#### DIRECTIVE
Reproduce every line of text in the data below verbatim, with the pictures left out.

#### RECORD EXCERPTS
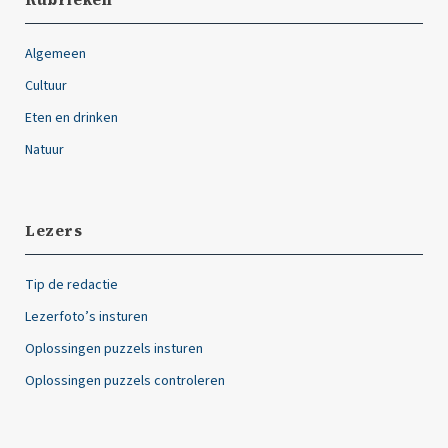
Algemeen
Cultuur
Eten en drinken
Natuur
Lezers
Tip de redactie
Lezerfoto’s insturen
Oplossingen puzzels insturen
Oplossingen puzzels controleren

#### RESULT OF THIS EXERCISE
Algemeen
Cultuur
Eten en drinken
Natuur
Lezers
Tip de redactie
Lezerfoto’s insturen
Oplossingen puzzels insturen
Oplossingen puzzels controleren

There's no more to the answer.